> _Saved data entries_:

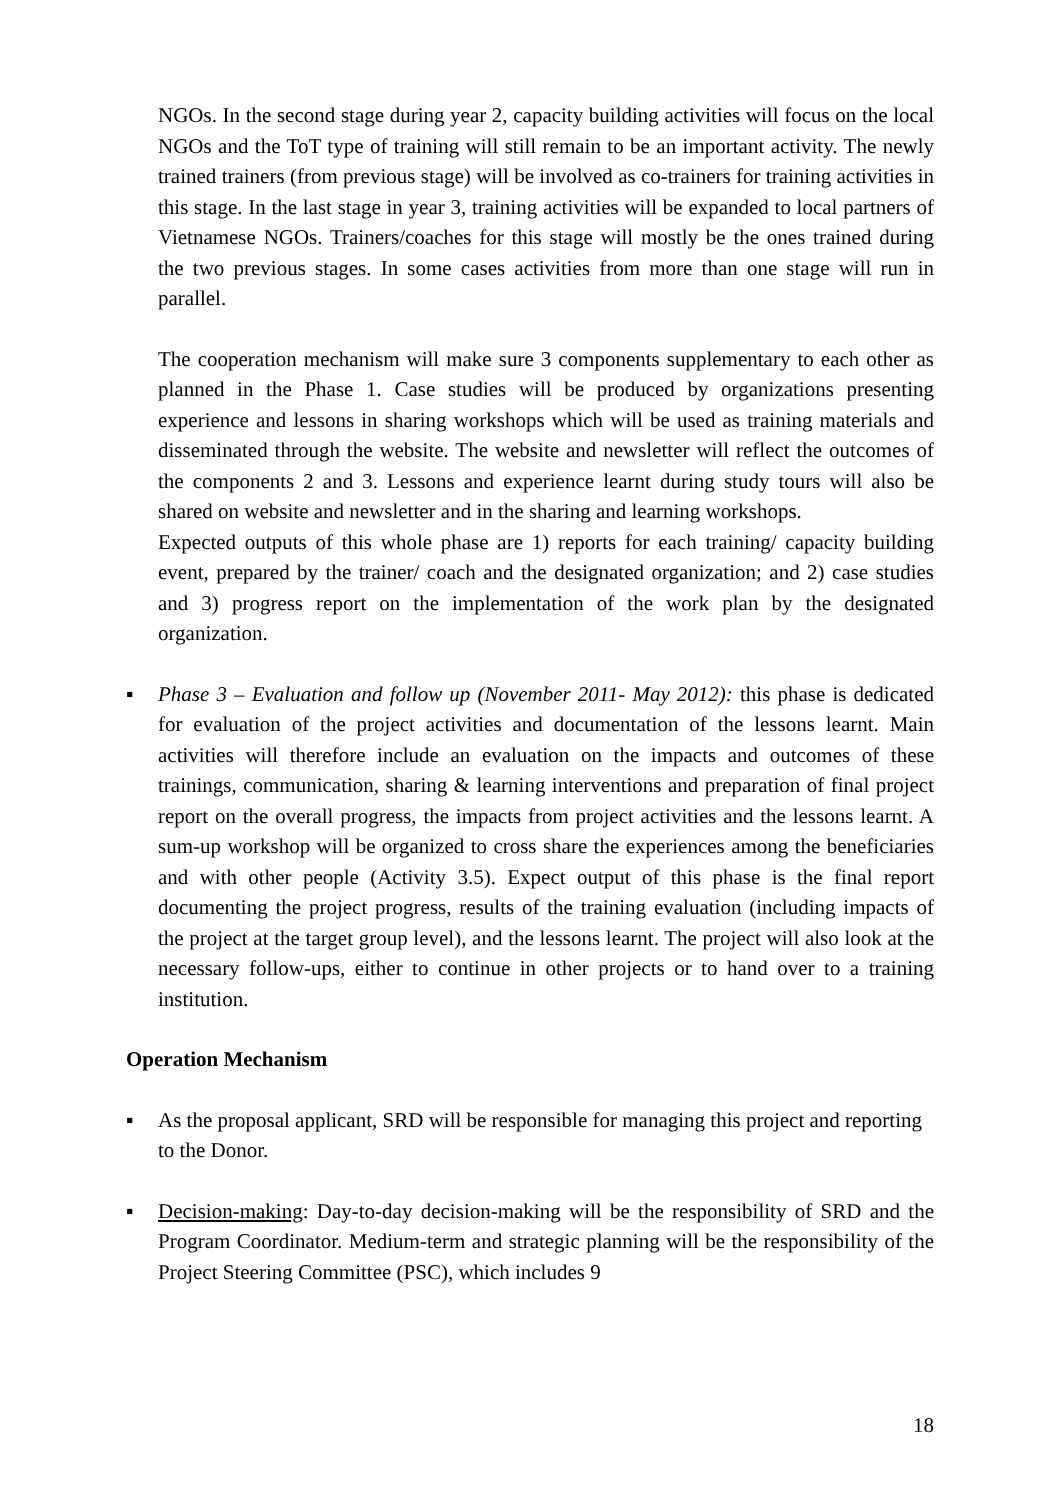NGOs. In the second stage during year 2, capacity building activities will focus on the local NGOs and the ToT type of training will still remain to be an important activity. The newly trained trainers (from previous stage) will be involved as co-trainers for training activities in this stage. In the last stage in year 3, training activities will be expanded to local partners of Vietnamese NGOs. Trainers/coaches for this stage will mostly be the ones trained during the two previous stages. In some cases activities from more than one stage will run in parallel.
The cooperation mechanism will make sure 3 components supplementary to each other as planned in the Phase 1. Case studies will be produced by organizations presenting experience and lessons in sharing workshops which will be used as training materials and disseminated through the website. The website and newsletter will reflect the outcomes of the components 2 and 3. Lessons and experience learnt during study tours will also be shared on website and newsletter and in the sharing and learning workshops.
Expected outputs of this whole phase are 1) reports for each training/ capacity building event, prepared by the trainer/ coach and the designated organization; and 2) case studies and 3) progress report on the implementation of the work plan by the designated organization.
▪ Phase 3 – Evaluation and follow up (November 2011- May 2012): this phase is dedicated for evaluation of the project activities and documentation of the lessons learnt. Main activities will therefore include an evaluation on the impacts and outcomes of these trainings, communication, sharing & learning interventions and preparation of final project report on the overall progress, the impacts from project activities and the lessons learnt. A sum-up workshop will be organized to cross share the experiences among the beneficiaries and with other people (Activity 3.5). Expect output of this phase is the final report documenting the project progress, results of the training evaluation (including impacts of the project at the target group level), and the lessons learnt. The project will also look at the necessary follow-ups, either to continue in other projects or to hand over to a training institution.
Operation Mechanism
▪ As the proposal applicant, SRD will be responsible for managing this project and reporting to the Donor.
▪ Decision-making: Day-to-day decision-making will be the responsibility of SRD and the Program Coordinator. Medium-term and strategic planning will be the responsibility of the Project Steering Committee (PSC), which includes 9
18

> _Exercise details_: Print every entry word for word; omit the pictures.

> _Answer to the exercise_:
NGOs. In the second stage during year 2, capacity building activities will focus on the local NGOs and the ToT type of training will still remain to be an important activity. The newly trained trainers (from previous stage) will be involved as co-trainers for training activities in this stage. In the last stage in year 3, training activities will be expanded to local partners of Vietnamese NGOs. Trainers/coaches for this stage will mostly be the ones trained during the two previous stages. In some cases activities from more than one stage will run in parallel.
The cooperation mechanism will make sure 3 components supplementary to each other as planned in the Phase 1. Case studies will be produced by organizations presenting experience and lessons in sharing workshops which will be used as training materials and disseminated through the website. The website and newsletter will reflect the outcomes of the components 2 and 3. Lessons and experience learnt during study tours will also be shared on website and newsletter and in the sharing and learning workshops.
Expected outputs of this whole phase are 1) reports for each training/ capacity building event, prepared by the trainer/ coach and the designated organization; and 2) case studies and 3) progress report on the implementation of the work plan by the designated organization.
▪ Phase 3 – Evaluation and follow up (November 2011- May 2012): this phase is dedicated for evaluation of the project activities and documentation of the lessons learnt. Main activities will therefore include an evaluation on the impacts and outcomes of these trainings, communication, sharing & learning interventions and preparation of final project report on the overall progress, the impacts from project activities and the lessons learnt. A sum-up workshop will be organized to cross share the experiences among the beneficiaries and with other people (Activity 3.5). Expect output of this phase is the final report documenting the project progress, results of the training evaluation (including impacts of the project at the target group level), and the lessons learnt. The project will also look at the necessary follow-ups, either to continue in other projects or to hand over to a training institution.
Operation Mechanism
▪ As the proposal applicant, SRD will be responsible for managing this project and reporting to the Donor.
▪ Decision-making: Day-to-day decision-making will be the responsibility of SRD and the Program Coordinator. Medium-term and strategic planning will be the responsibility of the Project Steering Committee (PSC), which includes 9
18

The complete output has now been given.